Our retrospective medical record review study is the first to evaluate the treatment patterns and clinical outcomes associated with eribulin therapy in patients with MBC who received prior treatment with a novel PI3K inhibitor in the US. The study population predominantly represented HR+/HER2– biomarker subtype, which is expected due to the approved indication of alpelisib. Patients were from all geographic regions of the US and were included regardless of race or ethnicity, physical performance status, or comorbidities.

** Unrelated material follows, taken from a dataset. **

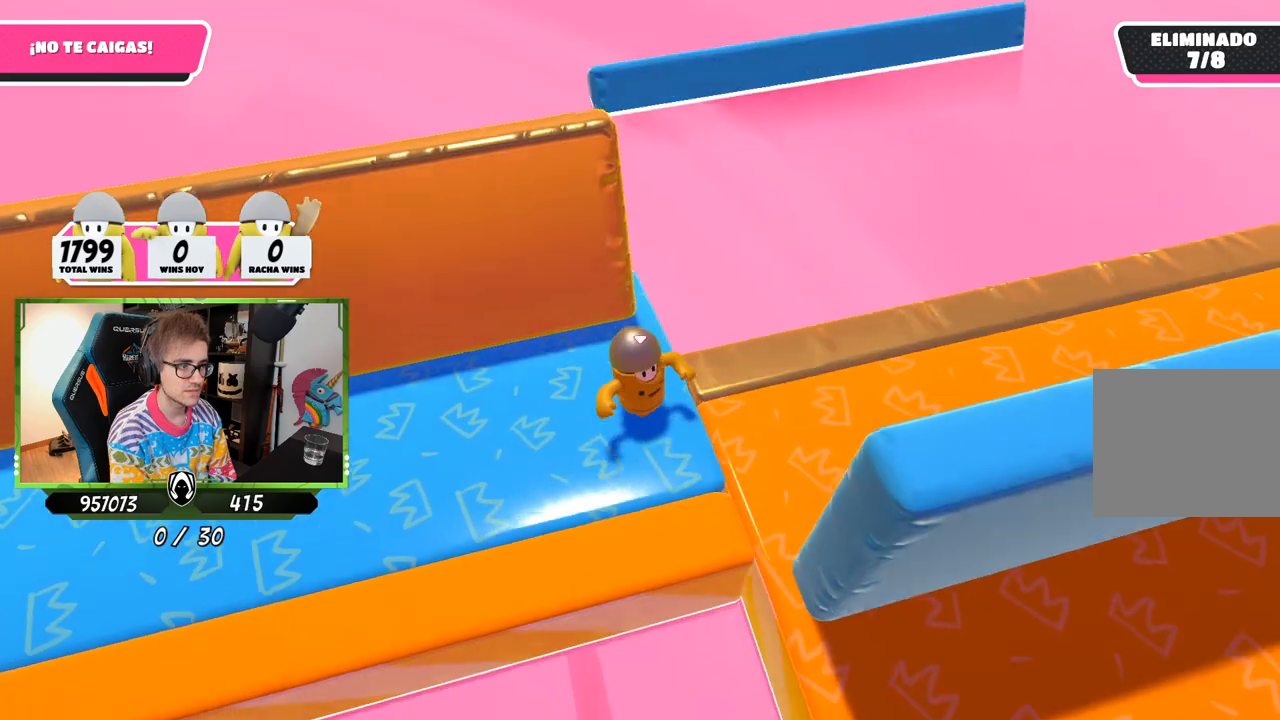
{"buttons": [], "left_stick": "down-right", "right_stick": "center", "events": [[117, "left_stick", "center"], [117, "right_stick", "center"], [483, "left_stick", "down-right"]]}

This real-world study shows that most patients initiated eribulin in the second- (45%) or third-line (38%) setting after MBC diagnosis, and the estimated median time to eribulin discontinuation was slightly under 1 year. Our analyses showed that a majority, nearly three-quarters of the study sample, achieved physician-reported best overall response reported as complete or partial response during eribulin treatment, median rwPFS was 18.9 months, and median OS was not reached. In the subgroup of patients also treated with a prior CDK4/6i, 80% achieved complete or partial response with eribulin treatment, and median OS was not reached.

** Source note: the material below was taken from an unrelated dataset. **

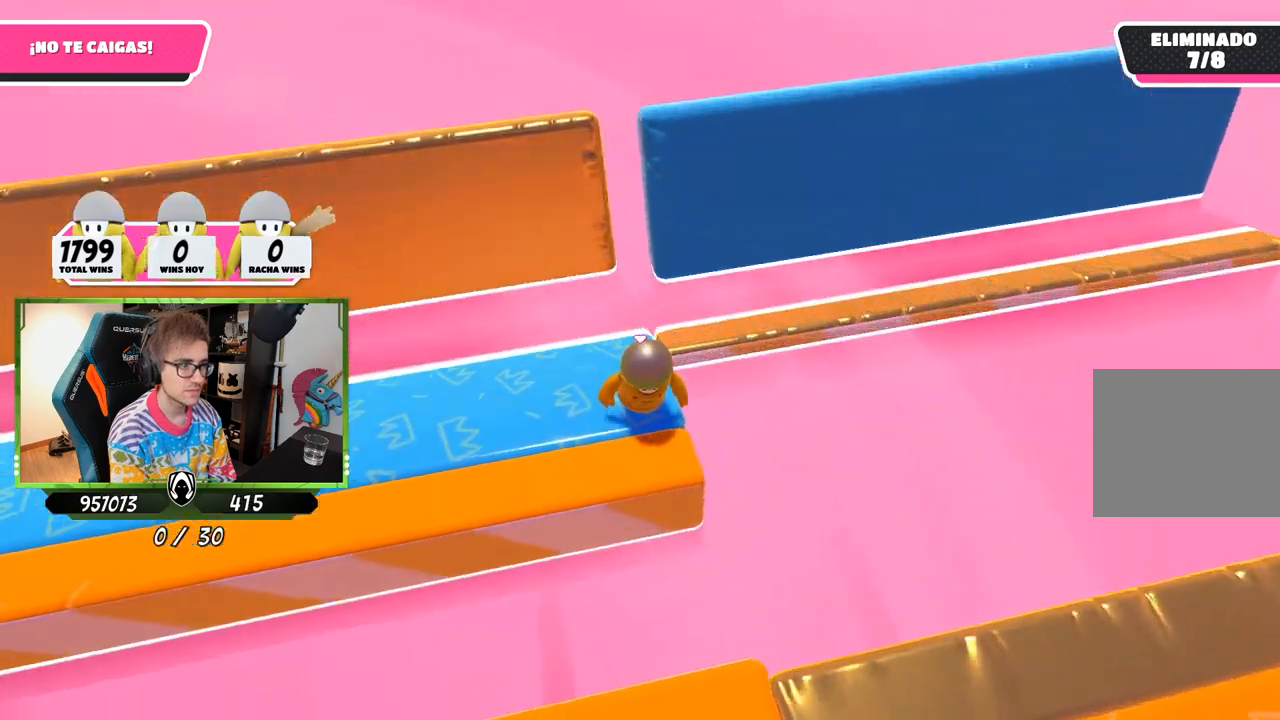
{"buttons": [], "left_stick": "down-right", "right_stick": "center", "events": []}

A recent systematic literature review of the real-world use of eribulin in the second line or later in MBC by Chabot et al. reported that the median rwPFS from the start of eribulin treatment ranged from 2.3 months to 14.7 months, while the median OS ranged from 6.9 months to 28.0 months [21]. In the current study, the median rwPFS from eribulin treatment initiation was estimated to be 18.9 months (12.4-NE); while the median OS in our study was not reached, the majority of patients (73%) were alive at the end of the study follow-up period. However, it should be noted that Chabot et al. [21] included some patients with triple-negative MBC, who typically have lower survival rates than patients with HR+/HER2– MBC [22, 23].

This initial evaluation of the treatment characteristics and clinical outcomes of eribulin following receipt of a PI3K inhibitor provides early real-world evidence in the evolving treatment landscape in MBC. Our study population was from all geographic regions of the US and from both academic and community practices. Patients who may be generally underrepresented in clinical trials were included in our study: 29.3% were non-White patients, and 11.0% had an ECOG performance status of 2 before eribulin initiation. This resulted in a diverse sample of patients more representative of the overall MBC patient population who received eribulin following receipt of a PI3K inhibitor and supports the generalizability of the effectiveness of eribulin in the broader real-world patient population.

The findings of this study should be viewed in the context of certain limitations. Patient data were collected via physicians who were willing to participate in the study; thus selection bias cannot be ruled out. However, we tried to minimize selection bias by selecting a broad sample of physicians and by guiding the physicians to randomly select eligible patients. In addition, differences are expected across participating physicians in terms of schedules and criteria used for the assessment of clinical endpoints (specifically treatment response and progression) in real-world clinical practice. And our findings are limited by the completeness and accuracy of the data captured by participating physicians in real-world clinical practice. Lastly, the size of the sample analyzed in this study was small and the follow-up duration was limited, owing to recent approval and availability of the PI3K inhibitor therapy. It is imperative that future research is undertaken to further explore treatment outcomes of eribulin with longer, mature follow-up data in patients previously treated with a PI3K inhibitor.

Conclusion

This real-world study provides evidence on eribulin treatment characteristics and eribulin-related clinical outcomes among MBC patients previously treated with a PI3K inhibitor in US clinical practice. Nearly two-thirds of the study population were estimated to be alive after 2 years, with a median rwPFS of 18.9 months. Study findings suggest that eribulin may be considered as a potential treatment option for patients who failed a PI3K inhibitor in a prior therapy line for MBC.